**What the task requires:** Every entry should appear in your answer exactly as it does here.

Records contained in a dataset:
--- START ---
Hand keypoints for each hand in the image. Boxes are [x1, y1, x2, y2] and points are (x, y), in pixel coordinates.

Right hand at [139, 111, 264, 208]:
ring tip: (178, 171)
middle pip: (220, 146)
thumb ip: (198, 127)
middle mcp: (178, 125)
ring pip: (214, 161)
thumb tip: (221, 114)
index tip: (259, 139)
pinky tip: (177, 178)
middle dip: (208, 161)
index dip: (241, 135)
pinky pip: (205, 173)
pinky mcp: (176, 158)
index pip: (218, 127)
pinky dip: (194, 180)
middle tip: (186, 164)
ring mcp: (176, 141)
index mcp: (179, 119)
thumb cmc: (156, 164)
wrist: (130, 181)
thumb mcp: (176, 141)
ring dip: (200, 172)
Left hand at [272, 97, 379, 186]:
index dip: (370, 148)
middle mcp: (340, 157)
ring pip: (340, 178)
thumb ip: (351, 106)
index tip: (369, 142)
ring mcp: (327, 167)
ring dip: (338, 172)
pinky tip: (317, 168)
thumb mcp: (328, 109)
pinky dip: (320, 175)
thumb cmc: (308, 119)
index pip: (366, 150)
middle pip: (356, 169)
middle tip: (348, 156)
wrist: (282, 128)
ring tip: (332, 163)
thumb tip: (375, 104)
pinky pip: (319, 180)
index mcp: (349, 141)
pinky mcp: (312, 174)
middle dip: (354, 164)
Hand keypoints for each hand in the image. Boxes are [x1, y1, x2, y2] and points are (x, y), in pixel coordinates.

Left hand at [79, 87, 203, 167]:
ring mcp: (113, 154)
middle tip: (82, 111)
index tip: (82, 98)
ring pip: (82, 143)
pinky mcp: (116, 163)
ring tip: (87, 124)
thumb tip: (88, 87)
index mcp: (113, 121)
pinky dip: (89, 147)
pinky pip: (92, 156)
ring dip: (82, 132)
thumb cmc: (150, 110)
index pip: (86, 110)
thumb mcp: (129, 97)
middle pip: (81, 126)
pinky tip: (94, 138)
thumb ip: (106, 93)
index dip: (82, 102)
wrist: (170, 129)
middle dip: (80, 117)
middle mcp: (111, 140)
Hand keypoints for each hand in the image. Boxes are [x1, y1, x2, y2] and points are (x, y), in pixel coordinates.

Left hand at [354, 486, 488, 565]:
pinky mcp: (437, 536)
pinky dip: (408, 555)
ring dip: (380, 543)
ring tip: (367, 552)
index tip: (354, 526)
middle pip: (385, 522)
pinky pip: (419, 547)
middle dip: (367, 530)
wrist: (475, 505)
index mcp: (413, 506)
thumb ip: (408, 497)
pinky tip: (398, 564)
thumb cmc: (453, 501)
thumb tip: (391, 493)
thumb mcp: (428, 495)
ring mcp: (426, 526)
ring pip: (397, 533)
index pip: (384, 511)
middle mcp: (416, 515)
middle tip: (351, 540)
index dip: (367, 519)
--- END ---
**Exercise answer:**
Hand keypoints for each hand in the image. Boxes are [x1, y1, x2, y2] and points are (x, y), in pixel coordinates.

Right hand at [139, 111, 264, 208]:
ring tip: (178, 171)
middle pip: (220, 146)
thumb ip: (198, 127)
middle mcp: (178, 125)
ring pip: (214, 161)
thumb tip: (221, 114)
index tip: (259, 139)
pinky tip: (177, 178)
middle dip: (208, 161)
index dip: (241, 135)
pinky pip: (205, 173)
pinky mcp: (176, 158)
index pip: (218, 127)
pinky dip: (194, 180)
middle tip: (186, 164)
ring mcp: (176, 141)
index mcp: (179, 119)
thumb cmc: (156, 164)
wrist: (130, 181)
thumb mcp: (176, 141)
ring dip: (200, 172)
Left hand at [272, 97, 379, 186]:
index dip: (370, 148)
middle mcp: (340, 157)
ring pip: (340, 178)
thumb ip: (351, 106)
index tip: (369, 142)
ring mcp: (327, 167)
ring dip: (338, 172)
pinky tip: (317, 168)
thumb mcp: (328, 109)
pinky dip: (320, 175)
thumb cmc: (308, 119)
index pip: (366, 150)
middle pip: (356, 169)
middle tip: (348, 156)
wrist: (282, 128)
ring tip: (332, 163)
thumb tip: (375, 104)
pinky pip: (319, 180)
index mcp: (349, 141)
pinky mcp: (312, 174)
middle dip: (354, 164)
Hand keypoints for each hand in the image. Boxes are [x1, y1, x2, y2] and points are (x, y), in pixel coordinates.

Left hand at [79, 87, 203, 167]:
ring mcp: (113, 154)
middle tip: (82, 111)
index tip: (82, 98)
ring pip: (82, 143)
pinky mcp: (116, 163)
ring tip: (87, 124)
thumb tip: (88, 87)
index mcp: (113, 121)
pinky dip: (89, 147)
pinky pip: (92, 156)
ring dip: (82, 132)
thumb cmc: (150, 110)
index pip: (86, 110)
thumb mcp: (129, 97)
middle pip: (81, 126)
pinky tip: (94, 138)
thumb ip: (106, 93)
index dip: (82, 102)
wrist: (170, 129)
middle dip: (80, 117)
middle mcp: (111, 140)
Hand keypoints for each hand in the image. Boxes are [x1, y1, x2, y2] and points are (x, y), in pixel coordinates.

Left hand at [354, 486, 488, 565]:
pinky mcp: (437, 536)
pinky dip: (408, 555)
ring dip: (380, 543)
ring tip: (367, 552)
index tip: (354, 526)
middle pip: (385, 522)
pinky pip: (419, 547)
middle dip: (367, 530)
wrist: (475, 505)
index mcp: (413, 506)
thumb ip: (408, 497)
pinky tip: (398, 564)
thumb cmc: (453, 501)
thumb tip: (391, 493)
thumb mcp: (428, 495)
ring mcp: (426, 526)
ring pip: (397, 533)
index pip: (384, 511)
middle mcp: (416, 515)
middle tip: (351, 540)
index dip: (367, 519)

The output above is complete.